# Plowing and Salting HOA



## Madetoplow (Jan 7, 2013)

Hello all,

We have been a residential snow company for a few years now and have done the tractor/inverted setup as well as plowing drives. We were at one point subcontracted to do the driveways of a 60 unit HOA and we have shoveled all of the units when the contractor was in a pinch. This year that same HOA has asked us to put in a bid for next year for all of the snow removal, plowing, salting, shoveling etc. I want to also point out that I did not pursue this, I am not trying to screw the contractor. He has lost the contract and we were asked to bid.

At this point I am comfortable with my pricing for snowblowing driveways and walkways but I don’t want to be way off base when it comes to the roadways and salting. They also want all driveways salted and they only want magic salt used on the property.

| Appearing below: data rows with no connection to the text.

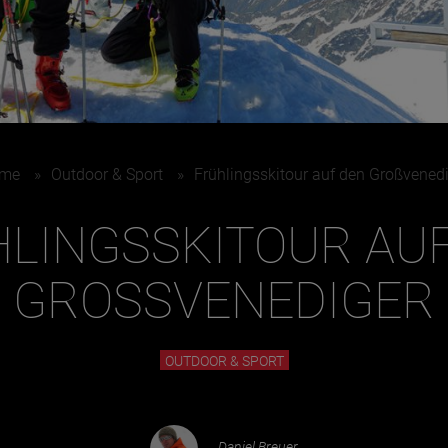
Juni
me
»
Outdoor & Sport
»
Frühlingsskitour auf den Großvened
LINGSSKITOUR AU
GROSSVENEDIGER
OUTDOOR & SPORT
Daniel Breuer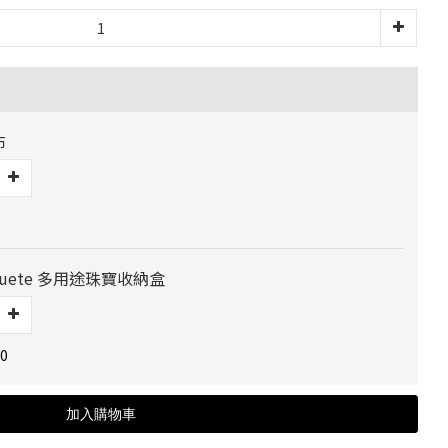
布
 Jouete 多用途珠寶收納盒
0
加入購物車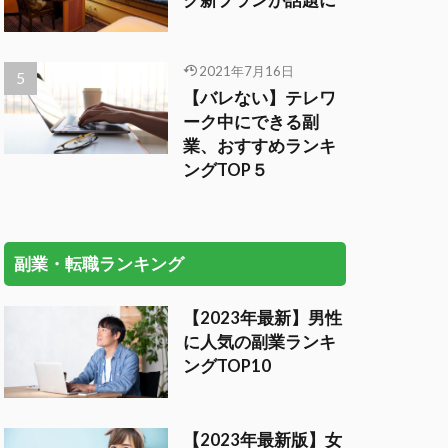
ク新プランが話題に
2021年7月16日
【バレない】テレワ
ーク中にできる副
業、おすすめランキ
ングTOP５
副業・転職ランキング
【2023年最新】男性
に人気の副業ランキ
ングTOP10
【2023年最新版】女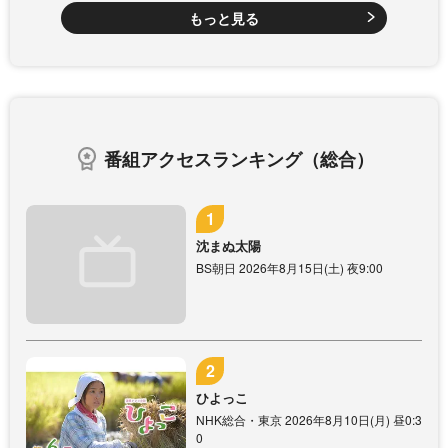
もっと見る
番組アクセスランキング（総合）
沈まぬ太陽
BS朝日 2026年8月15日(土) 夜9:00
ひよっこ
NHK総合・東京 2026年8月10日(月) 昼0:3
0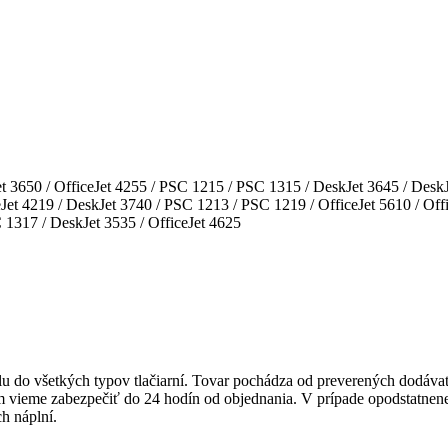
 3650 / OfficeJet 4255 / PSC 1215 / PSC 1315 / DeskJet 3645 / DeskJe
et 4219 / DeskJet 3740 / PSC 1213 / PSC 1219 / OfficeJet 5610 / Office
C 1317 / DeskJet 3535 / OfficeJet 4625
lu do všetkých typov tlačiarní. Tovar pochádza od preverených dodáva
m vieme zabezpečiť
do 24 hodín od objednania
.
V prípade opodstatnen
h náplní.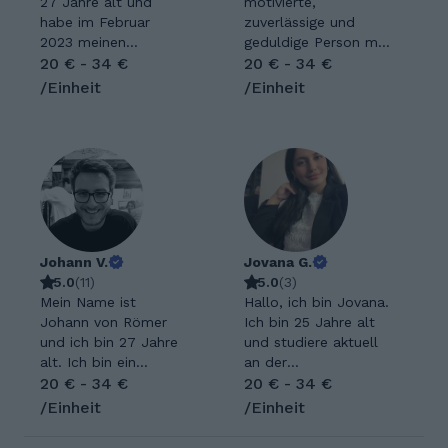
27 Jahre alt und
motivierte,
habe im Februar
zuverlässige und
2023 meinen
geduldige Person mit
Bachelor in
20 € - 34 €
Freude daran, Wissen
20 € - 34 €
"Mehrsprachiger
zu vermitteln und
/Einheit
/Einheit
Kommunikation" mit
andere beim Lernen
dem Schwerpunkt
zu unterstützen. Es
Translation in den
macht mir Spaß,
Sprachen Englisch
komplexe Themen
und Französisch in
verständlich zu
Köln gemacht.
erklären und
Momentan studiere
individuell auf die
ich "Anglophone
Bedürfnisse von
Studies" und
Johann V.
Schülerinnen und
Jovana G.
"Französische
5.0
(
11
)
Schülern einzugehen.
5.0
(
3
)
Sprache und Kultur"
Mein Name ist
Durch meine
Hallo, ich bin Jovana.
im 2-Fach-Master in
Johann von Römer
freundliche und
Ich bin 25 Jahre alt
Essen. Gebürtig bin
und ich bin 27 Jahre
verantwortungsbewu
und studiere aktuell
ich aus Paderborn.
alt. Ich bin ein
sste Art schaffe ich
an der
Ich habe 2017 mein
freundlicher und
20 € - 34 €
eine angenehme
Internationalen
20 € - 34 €
Abi mit den
humorvoller
Lernatmosphäre, in
Hochschule (IU). Ich
/Einheit
/Einheit
Leistungskursen
Nachhilfelehrer, der
der sich Lernende
haben mein Abitur
Französisch und
jetzt bereits sieben
wohlfühlen und ihr
vor 5 Jahren an der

The roadway is approximately 3000 ft long by 24 feet wide with an additional access road which is 1200 feet by 15 feet.

Total area is approximately 92,000 square feet for roadways and 36,000 square feet for drives.

Questions:

How much salt and how long would you expect salting this to take? From my reading here approximately 1.5 tons salt assuming 1000 pounds per acre.

How long would you expect the roadways to take?

Thanks in advance.


----------



## Xxwhiteneonxx (Oct 12, 2016)

maybe consider being honest and having them show you on paper what they paid per occurrence. I done that a few times and its worked out. You can always try to match or beat that existing price if it appears to be a good number. If salting everything with a truck and a 2 yard hopper itll take very minimal time to salt it.


----------



## Xxwhiteneonxx (Oct 12, 2016)

id go a little high on the salt and say " 2 tons" even though in some cases you wont lay it as heavy as others. better to be on the safe side.


----------



## Madetoplow (Jan 7, 2013)

Thanks for the reply. Unfortunately the previous contract lumped the snow removal and landscape maintenance price into one seasonal amount and that is the only number available. I know what I want to make per hour, just need an idea of how long roadway plowing and salting will take.


----------